--- Supplied data Enclosed Below ---
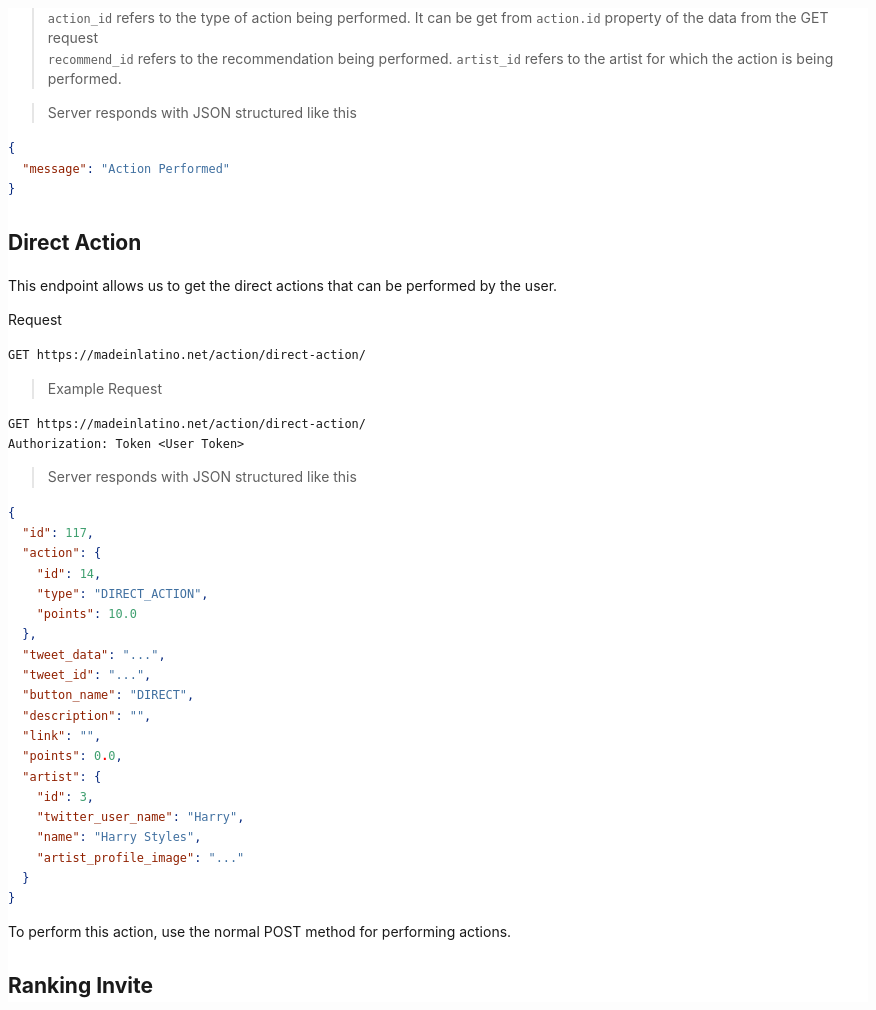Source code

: > `action_id` refers to the type of action being performed. It can be get from `action.id` property of the data from the GET request <br>
> `recommend_id` refers to the recommendation being performed.
> `artist_id` refers to the artist for which the action is being performed.

> Server responds with JSON structured like this

```json
{
  "message": "Action Performed"
}
```

## Direct Action

This endpoint allows us to get the direct actions that can be performed by the user.

Request

`GET https://madeinlatino.net/action/direct-action/`

> Example Request

```request
GET https://madeinlatino.net/action/direct-action/
Authorization: Token <User Token>
```

> Server responds with JSON structured like this

```json
{
  "id": 117,
  "action": {
    "id": 14,
    "type": "DIRECT_ACTION",
    "points": 10.0
  },
  "tweet_data": "...",
  "tweet_id": "...",
  "button_name": "DIRECT",
  "description": "",
  "link": "",
  "points": 0.0,
  "artist": {
    "id": 3,
    "twitter_user_name": "Harry",
    "name": "Harry Styles",
    "artist_profile_image": "..."
  }
}
```

To perform this action, use the normal POST method for performing actions.

## Ranking Invite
--- End of Enclosed Supplied data ---
- Task
Each line above should be written out again unchanged; no images are to be carried over.

- Solution to the problem
Source code

: > `action_id` refers to the type of action being performed. It can be get from `action.id` property of the data from the GET request <br>
> `recommend_id` refers to the recommendation being performed.
> `artist_id` refers to the artist for which the action is being performed.

> Server responds with JSON structured like this

```json
{
  "message": "Action Performed"
}
```

## Direct Action

This endpoint allows us to get the direct actions that can be performed by the user.

Request

`GET https://madeinlatino.net/action/direct-action/`

> Example Request

```request
GET https://madeinlatino.net/action/direct-action/
Authorization: Token <User Token>
```

> Server responds with JSON structured like this

```json
{
  "id": 117,
  "action": {
    "id": 14,
    "type": "DIRECT_ACTION",
    "points": 10.0
  },
  "tweet_data": "...",
  "tweet_id": "...",
  "button_name": "DIRECT",
  "description": "",
  "link": "",
  "points": 0.0,
  "artist": {
    "id": 3,
    "twitter_user_name": "Harry",
    "name": "Harry Styles",
    "artist_profile_image": "..."
  }
}
```

To perform this action, use the normal POST method for performing actions.

## Ranking Invite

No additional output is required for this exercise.